The open-access system, dubbed nDanville, provides high-tech connectivity — the infrastructure needed for high-speed Internet, television and telephone connections. The utility itself does not provide services to individual customers — just the network. Private, for-profit service providers purchase access to the system and provide services such as high-speed Internet connections, telephone and television.

The heart of nDanville — a tidy array of cables and flashing lights located in a long, narrow room at Galileo Magnet High School — doesn’t look especially impressive, but it does the job, according to Jason Grey, Danville Utilities’ broadband network manager.

Born in 2004 as a way to connect the utility’s substations Danville Utilities’ offices, it was soon apparent broadband had more uses.

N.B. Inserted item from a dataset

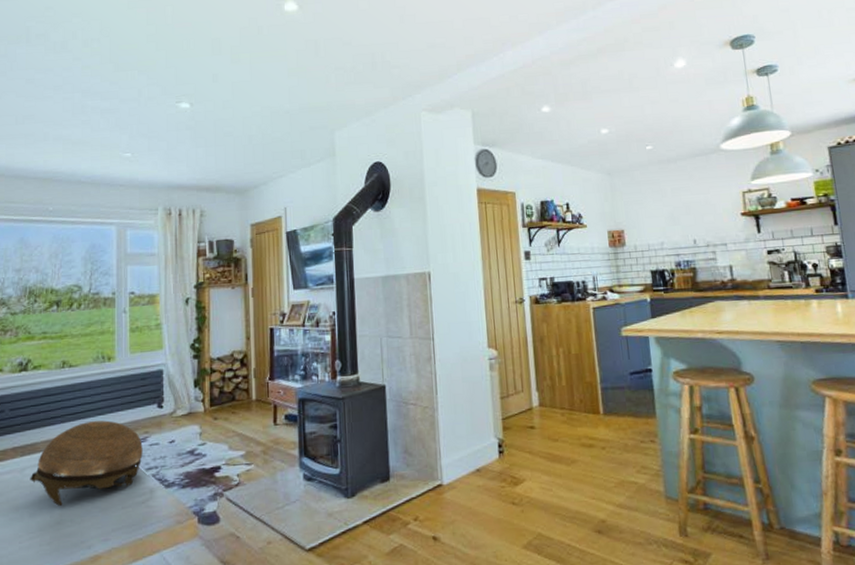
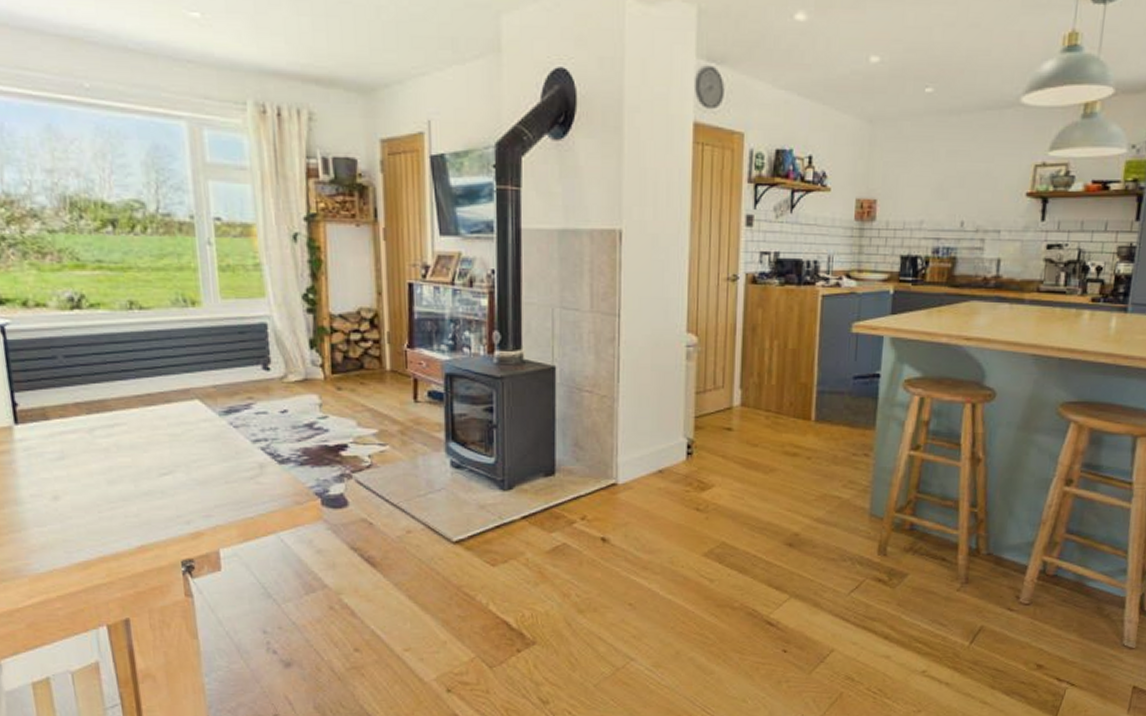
decorative bowl: present [30,420,143,507] -> none [102,379,248,476]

City Manager Joe King said Danville Utilities initially invested $2.5 million in the project, but quickly decided there was potential to make a profit and repay that investment.

Soon nDanville repaid the investment, with interest, according to Grey. Since then it has been operating at a profit, and now brings in about $1.4 million each year — which is generally reinvested in expanding the system.

“It operates without any affect on taxpayers or rate-payers,” King said. “It survives on charges for services.”

Schools were a top priority, and do provide some income for Danville Utilities.

King said schools get federal funds to help pay for their telecommunications system, and nDanville has to bid to provide the system.

After schools, connecting city government buildings to the network became a priority, soon to be followed by taking the system out roads that have the most businesses and to the doors of industrial park tenants.

Danville’s medical community has been taking advantage of the system, connecting Danville Regional Medical Center, clinics and doctors’ offices so they can transfer information from patient files instantly.

“About 50 percent of clinics and doctors are hooked up now, with service through Gamewood (a Danville service provider),” Grey said.

The specially designed system, called nDanville Medical Network, was recently recognized for using technology to improve health in the community by The Intelligent Community Forum, a New York-based think tank that tracks how communities worldwide employ best practices in building a broadband economy.

Danville has made the group’s Smart 21 list two years in a row, and this year the nDanville Medical Network was one of two projects worldwide chosen for the group’s highest honor — the annual Founders Award.

The network has also been an important tool for attracting new businesses to Danville, King said, because businesses moving into industrial parks and the Tobacco Warehouse District have been able to easily connect to high-speed Internet services.

Recently, the Danville Regional Foundation announced it would move its offices into the former Dimon building on Bridge Street.

Karl Stauber, CEO of the foundation, said accessible broadband connectivity was a key element to that decision.

“Without the broadband infrastructure in the warehouse district, DRF would not be moving there,” Stauber said bluntly.

While nDanville provides connections within the city, Danville Utilities is a member of another network — Mid-Atlantic Broadband Cooperative — that extends those connections beyond the city’s boundaries.

“They’re a much bigger network, connecting all of Southside Virginia between cities,” Grey said. “We operate only in our community.”

Next up for broadband expansion will be taking fiber-optic to residences, Grey said.